Optical Fiber Advantage | Corning

Seamlessly Connect to the World

Corning’s Center for Fiber Optic Testing Creates and Ensures Industry Standards

At the Center for Fiber Optic Testing (CFT), our product measurement engineers conduct the industry’s most rigorous specification tests to ensure Corning® optical fiber works for the intended application from the time it is first installed through its expected product lifetime. We test to ensure quality, fiber attenuation, dispersion, bandwidth, environmental tolerances, performance, stripping and splicing attributes, strength, fatigue, and much more.

Our leadership in optical fiber innovation is recognized globally; Corning was the first to develop a number of new fiber products that have moved the industry forward by enabling greater service capacity and capability. 

At CFT, fiber properties are measured against our demanding criteria and required industry standards that are set by the National Institute of Standards and Technology (NIST), the International Electrotechnical Commission (IEC), the Telecommunications Industry Association (TIA), the International Telecommunication Union (ITU) Telecommunication Standardization Sector (ITU-T), and many more. Additionally, CFT often conducts tests in response to customer requests.

The measurements developed at CFT are reproduced at our optical fiber manufacturing facilities. We have the ability to trace every strand of fiber produced, and we are able to identify where and when it was manufactured, whether it is still on the spool or was sold years ago. In fact, customers report that trial cables installed in the late 1970s and early 1980s are still in use. Additionally, there is considerable proof that optical cables recovered from the field years after installation still meet the specifications against which they were installed. This is a testament to the rigor and integrity of CFT’s testing processes.


Our Heritage

Our Heritage

Three of our Scientists Invented the World’s First Low-Loss Fiber for Communications – and Changed the World.

Today, we take for granted our “connectivity” – that is, our ability to seamlessly connect to the world and access information on virtually any subject, at any time, in nearly any place. But in 1970, when Corning Incorporated scientists Drs. Robert Maurer, Donald Keck, and Peter Schultz invented the first low-loss optical fiber, they could not have foreseen how dramatically it would revolutionize the telecommunications industry. Their breakthrough discovery paved the way for the commercialization of optical fiber communication by transmitting 17 decibels of light per kilometer of fiber. Today, that number is 0.17 dB/km for Corning’s suite of ultra-low loss fibers – 100 times better performance than the first low-loss fiber.
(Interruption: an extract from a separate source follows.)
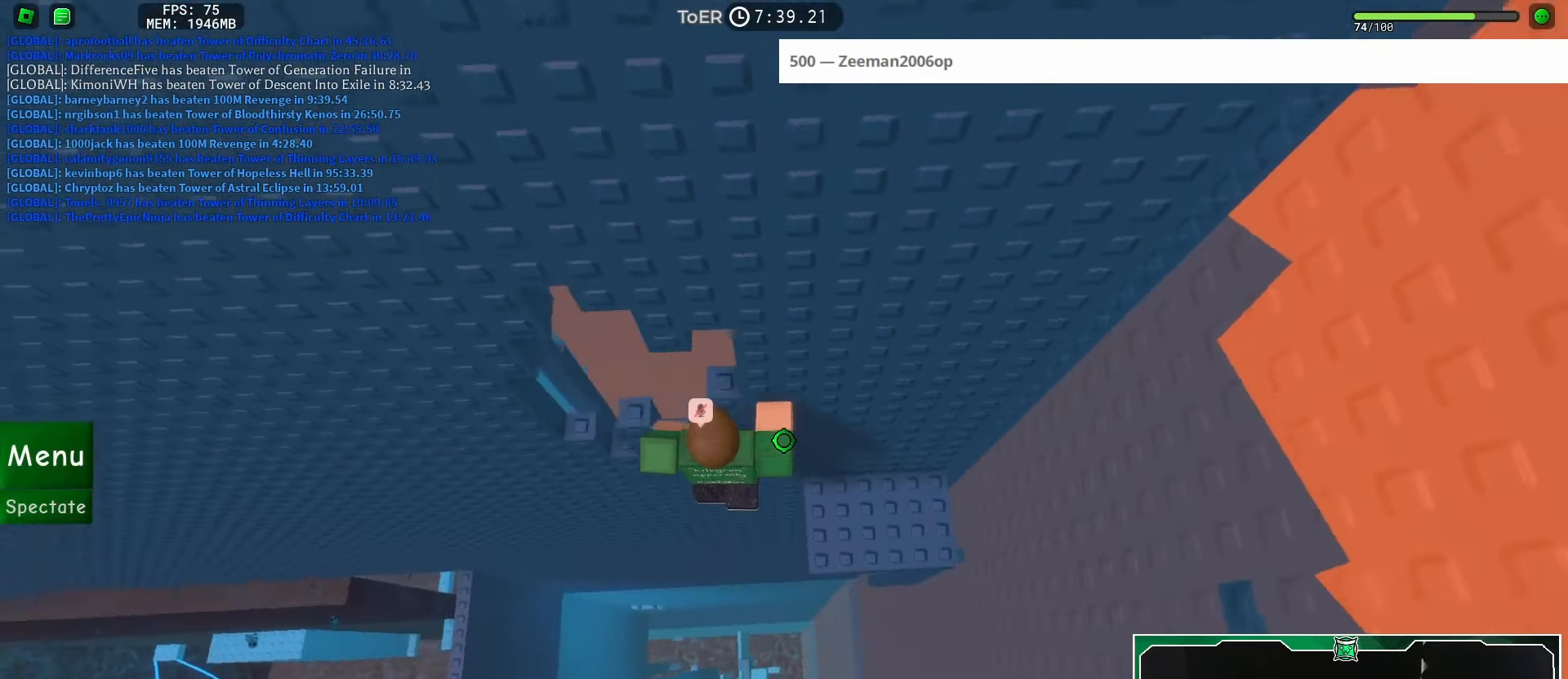
{"keys": [], "mouse": [], "events": [[17, "w", "down"], [183, "a", "up"], [200, "w", "up"], [350, "shift", "down"], [417, "shift", "up"]]}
It Took Long-Term Investment to Bring Optical Fiber to the World

The evolution of fiber over the past 50 years is a story unlike any other, and we have been at the forefront of every major innovation in this revolutionary transmission medium’s journey. It all started in the mid-1960s, when it became clear to Corning researchers, and to the communications industry as a whole, that the existing copper wire infrastructure used to transfer data and voice would not have enough bandwidth for the impending increase in traffic.

A new solution was needed, and we believed that optical fiber was the key. Backed by the company's investment of “patient money,” Drs. Maurer, Keck, and Schultz employed innovative problem-solving strategies and outsmarted the competition in the race to develop the first low-loss optical fiber. After four years of trial and error, experimentation, and learning, they unveiled a unique manufacturing process for an ultra-pure, hair-thin glass fiber that transmitted light signals with low attenuation, also known as signal loss.

The story did not end there. An amazing, unplanned confluence of technological breakthroughs in the early 1970s fueled the rapid acceptance of optical fiber – the semiconductor laser, the microprocessor, and the initial “vision” of a global communications network. In the early 1980s, optical fiber was being installed primarily by telephone companies. Ten years later, the fiber revolution was substantially reshaping the way the world communicated. All the while, we continued to create and improve manufacturing processes, design long-haul technology, and enhance and modify our optical fiber as this dynamic industry matured.

Once the internet gained acceptance, the demand for bandwidth capable of transmitting voice, data, and video at high speeds exploded. As a result, the never-ending pursuit of faster, better, and more cost-effective communication required researchers to continually improve capacity and connectivity on a global scale. For more than 50 years, our legacy as the world leader in optical fiber has continued to set the industry standards and has remained at the forefront of technological breakthroughs.